Damals stellte ich mir unsere Familie gerne als eine wild zusammengewürfelte Reisegesellschaft vor, deren Dampfer auf halbem Weg durch den Pazifik vor irgendeiner winzigen Insel auf Grund gelaufen war, und die nun für den Rest ihres Lebens zusammenbleiben mußte, ob sie wollte oder nicht.
Wann immer ich einem von diesen Leuten auf dem Flur begegnete, erntete ich Blicke, als hätte ich gerade eben auf den Teppich gepinkelt. Vielleicht lag das ja daran, daß wir ein so riesengroßes Haus bewohnten. »In einem so großen Haus«, sagte mein Großvater gerne, »kann man sich schon mal selber verlieren, und dann braucht es Tage, ehe man sich wieder über den Weg läuft!«
Wenn ich bei Tisch mit den Einnahmen aus meinem Reisiggeschäft auftrumpfen wollte, brachte sie das zum Lachen. Wenn ich weinte, schauten sie schnell woanders hin, als hätten sie etwas Wichtiges vergessen.

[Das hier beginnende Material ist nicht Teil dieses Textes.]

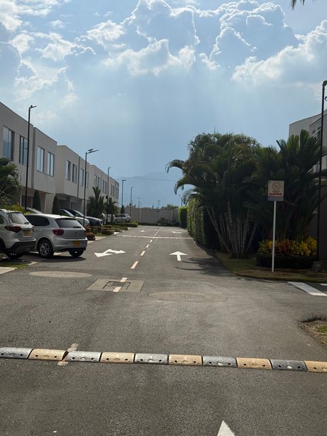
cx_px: 164
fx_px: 605
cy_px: 218
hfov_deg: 30.3
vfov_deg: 39.7
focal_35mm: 48
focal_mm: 6.76
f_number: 1.78
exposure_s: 1/11364
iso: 50
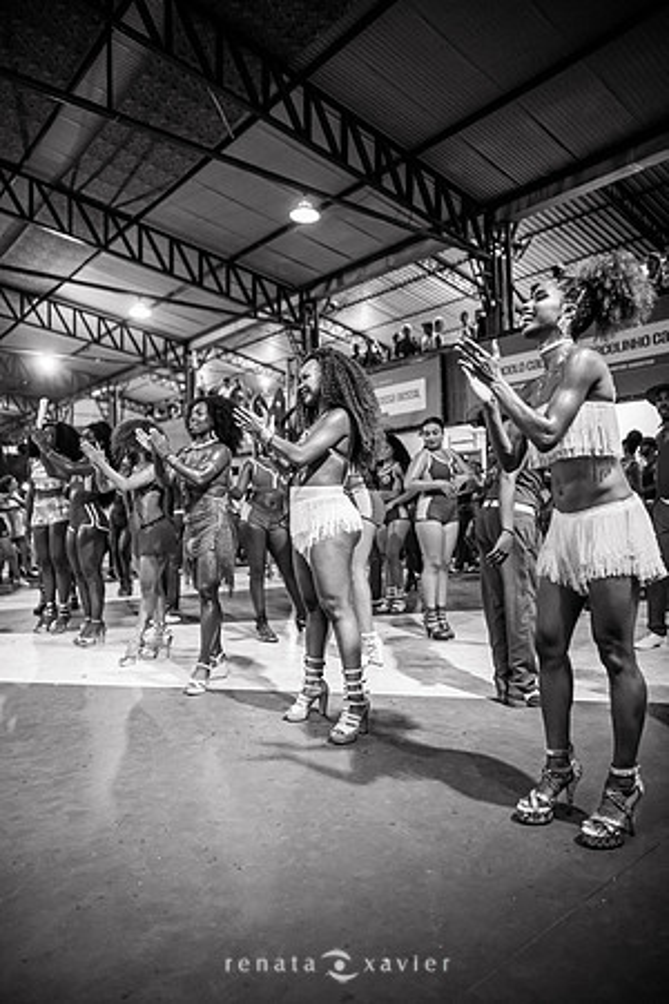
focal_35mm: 24
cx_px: 334
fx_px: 669
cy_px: 502
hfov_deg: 53.1
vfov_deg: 73.7
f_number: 1.8
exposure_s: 1/320
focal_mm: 24
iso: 1600
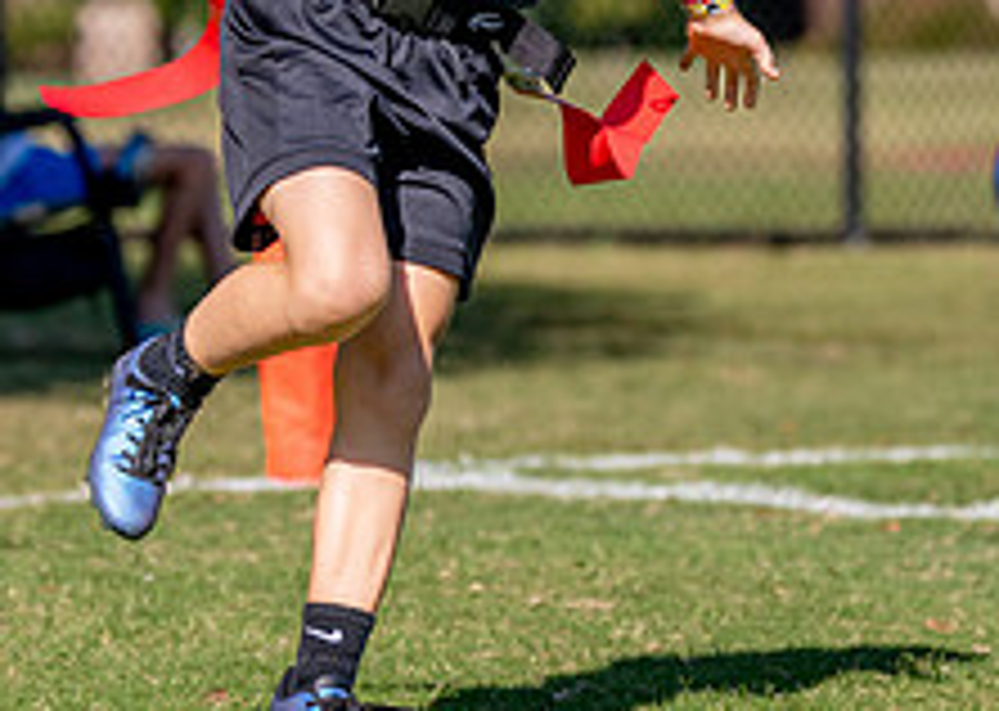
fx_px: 8756
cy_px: -81
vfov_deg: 4.6
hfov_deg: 6.5
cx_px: 473
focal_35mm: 309
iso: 250
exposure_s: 1/5000
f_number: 2.8
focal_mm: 100
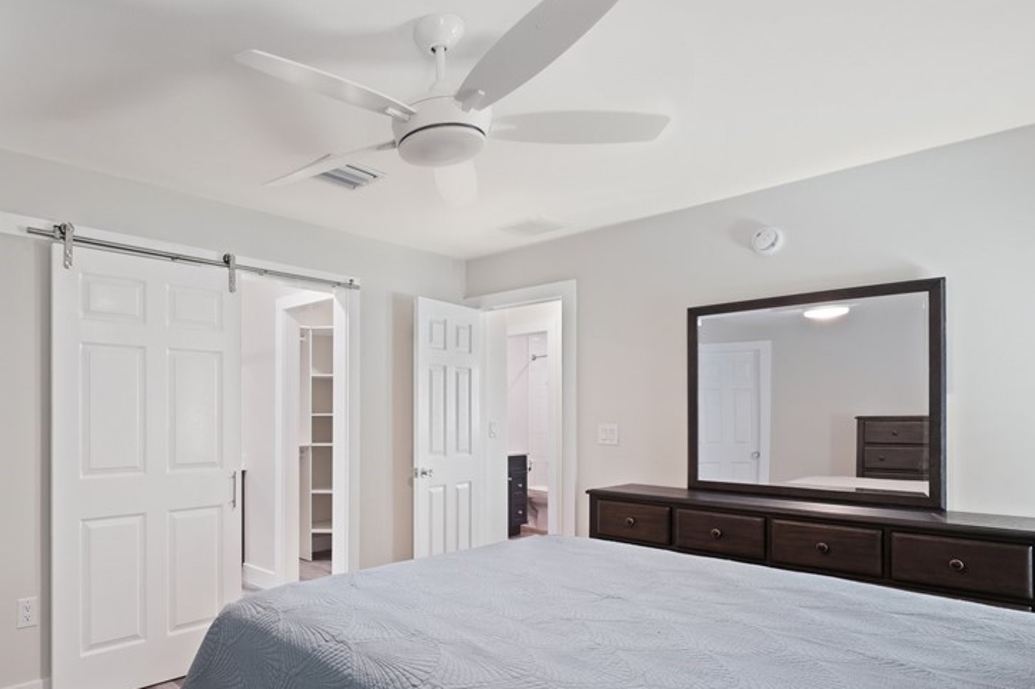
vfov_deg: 58.9
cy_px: 418
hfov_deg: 79.1
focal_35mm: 21
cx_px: 363
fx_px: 603
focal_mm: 14
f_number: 8
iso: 400
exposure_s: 1/6
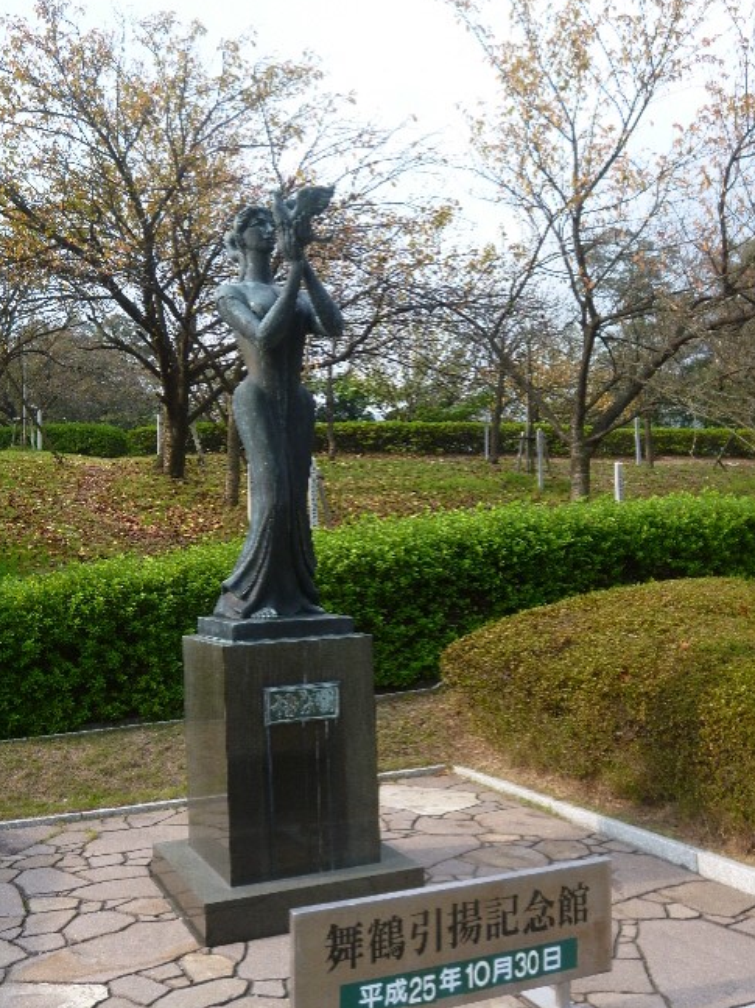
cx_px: 386
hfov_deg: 40.7
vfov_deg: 52.6
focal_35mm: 35
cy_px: 495
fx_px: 1018
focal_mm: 6
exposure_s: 1/400
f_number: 2.9
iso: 100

Sie selbst weinten nie. Weder mein Vater, noch meine Mutter, noch Tom, noch eine meiner Schwestern. Keiner von ihnen. In den zwölf Jahren, die ich zählte, hatte ich nicht einen von ihnen auch nur eine einzige Träne vergießen sehen. Mein Großvater meinte, sie seien eben allesamt »Riesenhosenscheißer«. Denn sie hätten Angst davor, sich die kleinen Dinge zu Herzen zu nehmen. »Wer bei den kleinen Dingen keine richtige Träne zustande bringt, hat´ s schon verlernt, ehe die großen überhaupt an der Reihe sind!«
Die „kleinen Dinge“, das war meistens dann, wenn eines von den Geschäften nicht klappte, mit denen mein Großvater sich so die Zeit vertrieb. Nachdem die Fabrik meines Großvaters pleite gemacht hatte, war er nicht wieder zur Arbeit gegangen. Aber er hatte nie aufgehört, Geschäfte zu machen – auch wenn die meisten von ihnen am Ende schief gingen. Dann hing er schlapp in seinem Sessel und ließ sich von meiner Großmutter trösten, und die Tränen rannen ihm wie Sturzbäche über die Backen. Am Tag darauf hatte er die ganze Sache vergessen.